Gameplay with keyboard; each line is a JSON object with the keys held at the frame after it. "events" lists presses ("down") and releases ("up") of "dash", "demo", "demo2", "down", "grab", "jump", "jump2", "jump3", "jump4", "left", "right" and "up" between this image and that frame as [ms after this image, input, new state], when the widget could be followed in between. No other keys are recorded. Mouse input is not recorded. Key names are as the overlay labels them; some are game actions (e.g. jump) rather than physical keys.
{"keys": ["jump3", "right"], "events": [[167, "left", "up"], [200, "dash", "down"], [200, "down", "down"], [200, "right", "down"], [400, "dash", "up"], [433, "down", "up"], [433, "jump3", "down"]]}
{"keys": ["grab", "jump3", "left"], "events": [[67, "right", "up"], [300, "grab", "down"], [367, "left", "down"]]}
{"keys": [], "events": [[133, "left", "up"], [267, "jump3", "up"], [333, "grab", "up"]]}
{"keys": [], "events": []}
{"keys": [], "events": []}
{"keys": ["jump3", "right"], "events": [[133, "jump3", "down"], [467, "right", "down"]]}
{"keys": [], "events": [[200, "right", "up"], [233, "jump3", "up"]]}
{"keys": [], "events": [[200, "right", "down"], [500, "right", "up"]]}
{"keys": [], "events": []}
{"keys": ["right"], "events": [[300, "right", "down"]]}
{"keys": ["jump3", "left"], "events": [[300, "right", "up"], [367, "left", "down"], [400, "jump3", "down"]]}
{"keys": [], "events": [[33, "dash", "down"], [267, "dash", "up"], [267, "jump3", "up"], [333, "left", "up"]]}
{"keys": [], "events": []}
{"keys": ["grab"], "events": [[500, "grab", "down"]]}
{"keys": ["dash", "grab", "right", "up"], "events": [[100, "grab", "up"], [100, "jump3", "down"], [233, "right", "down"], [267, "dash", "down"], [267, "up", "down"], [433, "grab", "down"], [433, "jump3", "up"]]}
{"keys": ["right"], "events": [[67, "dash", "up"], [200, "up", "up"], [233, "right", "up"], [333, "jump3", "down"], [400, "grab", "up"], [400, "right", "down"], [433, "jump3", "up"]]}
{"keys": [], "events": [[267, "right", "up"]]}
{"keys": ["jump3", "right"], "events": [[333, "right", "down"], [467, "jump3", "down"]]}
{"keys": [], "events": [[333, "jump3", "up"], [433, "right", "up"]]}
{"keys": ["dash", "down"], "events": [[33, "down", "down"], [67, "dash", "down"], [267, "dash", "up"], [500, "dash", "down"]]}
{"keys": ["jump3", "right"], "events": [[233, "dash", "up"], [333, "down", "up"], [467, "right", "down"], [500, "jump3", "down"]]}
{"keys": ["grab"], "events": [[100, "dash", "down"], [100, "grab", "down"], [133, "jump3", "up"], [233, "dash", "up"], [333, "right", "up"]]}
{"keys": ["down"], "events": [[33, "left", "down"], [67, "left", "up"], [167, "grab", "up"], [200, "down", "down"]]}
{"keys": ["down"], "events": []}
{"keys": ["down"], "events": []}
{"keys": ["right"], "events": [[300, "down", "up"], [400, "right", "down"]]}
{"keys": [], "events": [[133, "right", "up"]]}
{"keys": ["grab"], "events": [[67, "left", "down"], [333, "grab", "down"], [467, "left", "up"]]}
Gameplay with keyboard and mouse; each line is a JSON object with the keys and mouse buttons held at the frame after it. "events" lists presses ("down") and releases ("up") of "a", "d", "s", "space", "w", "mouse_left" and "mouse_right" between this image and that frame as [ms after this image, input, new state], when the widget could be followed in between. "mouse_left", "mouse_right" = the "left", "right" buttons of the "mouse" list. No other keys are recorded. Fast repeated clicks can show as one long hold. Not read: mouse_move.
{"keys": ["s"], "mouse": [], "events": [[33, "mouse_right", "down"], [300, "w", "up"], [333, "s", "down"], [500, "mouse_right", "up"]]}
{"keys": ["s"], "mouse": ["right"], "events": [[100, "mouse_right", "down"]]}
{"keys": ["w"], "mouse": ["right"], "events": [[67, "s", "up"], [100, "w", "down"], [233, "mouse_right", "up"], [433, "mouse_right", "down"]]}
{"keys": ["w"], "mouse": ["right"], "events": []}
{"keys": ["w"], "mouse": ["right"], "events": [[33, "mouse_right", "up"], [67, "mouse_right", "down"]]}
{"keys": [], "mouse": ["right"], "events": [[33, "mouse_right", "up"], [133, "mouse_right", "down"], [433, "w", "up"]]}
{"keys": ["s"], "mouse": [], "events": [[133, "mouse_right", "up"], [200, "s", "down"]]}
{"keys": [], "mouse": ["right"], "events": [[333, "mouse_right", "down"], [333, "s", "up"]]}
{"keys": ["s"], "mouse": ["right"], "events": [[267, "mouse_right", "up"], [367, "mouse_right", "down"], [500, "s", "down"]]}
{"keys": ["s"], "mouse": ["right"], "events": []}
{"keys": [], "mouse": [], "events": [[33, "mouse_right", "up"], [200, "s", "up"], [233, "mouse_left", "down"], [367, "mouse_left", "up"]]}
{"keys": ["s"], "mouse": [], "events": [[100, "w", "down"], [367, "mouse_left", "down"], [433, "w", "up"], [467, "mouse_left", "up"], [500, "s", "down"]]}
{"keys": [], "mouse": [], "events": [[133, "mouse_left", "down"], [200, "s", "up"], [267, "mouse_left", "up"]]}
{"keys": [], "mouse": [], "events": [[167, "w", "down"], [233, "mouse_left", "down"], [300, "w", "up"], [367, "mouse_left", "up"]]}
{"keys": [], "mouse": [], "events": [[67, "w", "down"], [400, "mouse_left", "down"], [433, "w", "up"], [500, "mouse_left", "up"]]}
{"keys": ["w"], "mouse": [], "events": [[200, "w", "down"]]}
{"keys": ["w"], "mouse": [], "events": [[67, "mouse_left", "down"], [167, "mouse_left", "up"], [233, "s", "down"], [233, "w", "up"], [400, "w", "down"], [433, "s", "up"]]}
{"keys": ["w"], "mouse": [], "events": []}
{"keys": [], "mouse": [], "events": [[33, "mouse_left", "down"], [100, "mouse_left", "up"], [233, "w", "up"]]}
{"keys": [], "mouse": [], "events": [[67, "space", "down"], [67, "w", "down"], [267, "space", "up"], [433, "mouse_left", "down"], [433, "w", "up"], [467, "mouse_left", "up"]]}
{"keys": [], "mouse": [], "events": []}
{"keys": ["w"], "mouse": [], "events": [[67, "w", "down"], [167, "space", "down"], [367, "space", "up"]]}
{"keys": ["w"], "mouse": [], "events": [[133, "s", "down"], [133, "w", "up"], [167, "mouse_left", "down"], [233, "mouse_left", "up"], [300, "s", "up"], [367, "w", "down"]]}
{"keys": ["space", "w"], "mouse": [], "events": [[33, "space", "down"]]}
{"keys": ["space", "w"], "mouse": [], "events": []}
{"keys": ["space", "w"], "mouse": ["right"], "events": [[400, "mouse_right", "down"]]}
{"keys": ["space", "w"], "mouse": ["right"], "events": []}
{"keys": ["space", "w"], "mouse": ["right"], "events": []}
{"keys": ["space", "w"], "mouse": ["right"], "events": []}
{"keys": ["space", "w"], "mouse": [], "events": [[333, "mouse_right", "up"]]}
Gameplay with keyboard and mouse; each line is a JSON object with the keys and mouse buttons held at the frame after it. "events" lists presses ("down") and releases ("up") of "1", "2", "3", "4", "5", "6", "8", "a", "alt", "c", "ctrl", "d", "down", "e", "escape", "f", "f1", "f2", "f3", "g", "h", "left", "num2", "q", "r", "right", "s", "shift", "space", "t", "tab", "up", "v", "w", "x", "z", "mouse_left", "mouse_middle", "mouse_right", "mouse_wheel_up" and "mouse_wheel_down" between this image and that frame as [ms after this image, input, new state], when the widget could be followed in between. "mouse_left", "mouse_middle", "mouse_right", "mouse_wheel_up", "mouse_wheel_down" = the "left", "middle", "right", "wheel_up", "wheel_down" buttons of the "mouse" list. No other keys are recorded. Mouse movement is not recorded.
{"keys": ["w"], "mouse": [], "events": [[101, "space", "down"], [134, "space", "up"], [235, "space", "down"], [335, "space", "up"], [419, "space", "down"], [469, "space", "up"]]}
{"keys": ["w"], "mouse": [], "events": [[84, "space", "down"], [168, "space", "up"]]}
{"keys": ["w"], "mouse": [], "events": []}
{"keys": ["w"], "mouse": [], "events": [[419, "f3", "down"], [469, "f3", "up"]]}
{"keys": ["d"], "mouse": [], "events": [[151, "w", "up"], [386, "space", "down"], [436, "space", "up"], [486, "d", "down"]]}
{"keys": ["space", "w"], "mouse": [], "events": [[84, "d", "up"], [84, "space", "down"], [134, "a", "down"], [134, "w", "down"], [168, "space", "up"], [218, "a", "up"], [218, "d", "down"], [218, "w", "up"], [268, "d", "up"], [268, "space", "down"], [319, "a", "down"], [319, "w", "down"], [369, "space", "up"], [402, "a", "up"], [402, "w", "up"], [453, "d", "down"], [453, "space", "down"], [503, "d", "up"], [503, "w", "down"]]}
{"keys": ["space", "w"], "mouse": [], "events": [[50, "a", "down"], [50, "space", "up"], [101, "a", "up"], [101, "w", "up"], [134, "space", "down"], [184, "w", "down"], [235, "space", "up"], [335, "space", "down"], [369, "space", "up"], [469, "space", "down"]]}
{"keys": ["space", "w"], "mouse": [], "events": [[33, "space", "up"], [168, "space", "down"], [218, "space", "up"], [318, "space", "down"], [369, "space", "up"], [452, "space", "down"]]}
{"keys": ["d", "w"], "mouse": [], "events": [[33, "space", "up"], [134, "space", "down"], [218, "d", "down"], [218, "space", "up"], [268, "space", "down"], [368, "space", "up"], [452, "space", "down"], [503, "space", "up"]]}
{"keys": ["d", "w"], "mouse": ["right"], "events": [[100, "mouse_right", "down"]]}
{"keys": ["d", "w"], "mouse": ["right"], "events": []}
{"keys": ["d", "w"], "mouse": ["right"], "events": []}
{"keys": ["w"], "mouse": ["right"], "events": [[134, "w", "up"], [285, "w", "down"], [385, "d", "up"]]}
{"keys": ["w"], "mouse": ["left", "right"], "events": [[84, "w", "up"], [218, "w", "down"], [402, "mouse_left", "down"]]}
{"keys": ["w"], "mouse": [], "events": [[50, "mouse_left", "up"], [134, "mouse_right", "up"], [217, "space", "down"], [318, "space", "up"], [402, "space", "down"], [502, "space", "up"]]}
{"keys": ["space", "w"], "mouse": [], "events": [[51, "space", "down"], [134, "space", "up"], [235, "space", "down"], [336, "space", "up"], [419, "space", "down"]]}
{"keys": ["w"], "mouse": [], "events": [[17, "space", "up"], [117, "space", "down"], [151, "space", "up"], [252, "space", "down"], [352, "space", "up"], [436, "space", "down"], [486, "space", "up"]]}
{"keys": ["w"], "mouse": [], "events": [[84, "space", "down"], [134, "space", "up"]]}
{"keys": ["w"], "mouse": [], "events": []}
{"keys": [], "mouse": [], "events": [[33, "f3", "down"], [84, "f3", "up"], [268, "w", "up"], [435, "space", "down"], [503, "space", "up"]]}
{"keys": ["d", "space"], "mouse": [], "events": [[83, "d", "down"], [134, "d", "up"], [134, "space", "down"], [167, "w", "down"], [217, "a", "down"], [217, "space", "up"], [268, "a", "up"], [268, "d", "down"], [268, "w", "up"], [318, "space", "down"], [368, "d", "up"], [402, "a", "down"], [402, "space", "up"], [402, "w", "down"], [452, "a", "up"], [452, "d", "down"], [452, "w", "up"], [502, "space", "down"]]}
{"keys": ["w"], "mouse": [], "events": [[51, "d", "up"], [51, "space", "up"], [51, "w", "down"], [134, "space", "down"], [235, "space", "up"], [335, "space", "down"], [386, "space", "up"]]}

--------------------------------

**Instructions to follow**. For every line of the material that holds the word "buttons", make a copy.

**Response to the task**.
Gameplay with keyboard and mouse; each line is a JSON object with the keys and mouse buttons held at the frame after it. "events" lists presses ("down") and releases ("up") of "a", "d", "s", "space", "w", "mouse_left" and "mouse_right" between this image and that frame as [ms after this image, input, new state], when the widget could be followed in between. "mouse_left", "mouse_right" = the "left", "right" buttons of the "mouse" list. No other keys are recorded. Fast repeated clicks can show as one long hold. Not read: mouse_move.
Gameplay with keyboard and mouse; each line is a JSON object with the keys and mouse buttons held at the frame after it. "events" lists presses ("down") and releases ("up") of "1", "2", "3", "4", "5", "6", "8", "a", "alt", "c", "ctrl", "d", "down", "e", "escape", "f", "f1", "f2", "f3", "g", "h", "left", "num2", "q", "r", "right", "s", "shift", "space", "t", "tab", "up", "v", "w", "x", "z", "mouse_left", "mouse_middle", "mouse_right", "mouse_wheel_up" and "mouse_wheel_down" between this image and that frame as [ms after this image, input, new state], when the widget could be followed in between. "mouse_left", "mouse_middle", "mouse_right", "mouse_wheel_up", "mouse_wheel_down" = the "left", "middle", "right", "wheel_up", "wheel_down" buttons of the "mouse" list. No other keys are recorded. Mouse movement is not recorded.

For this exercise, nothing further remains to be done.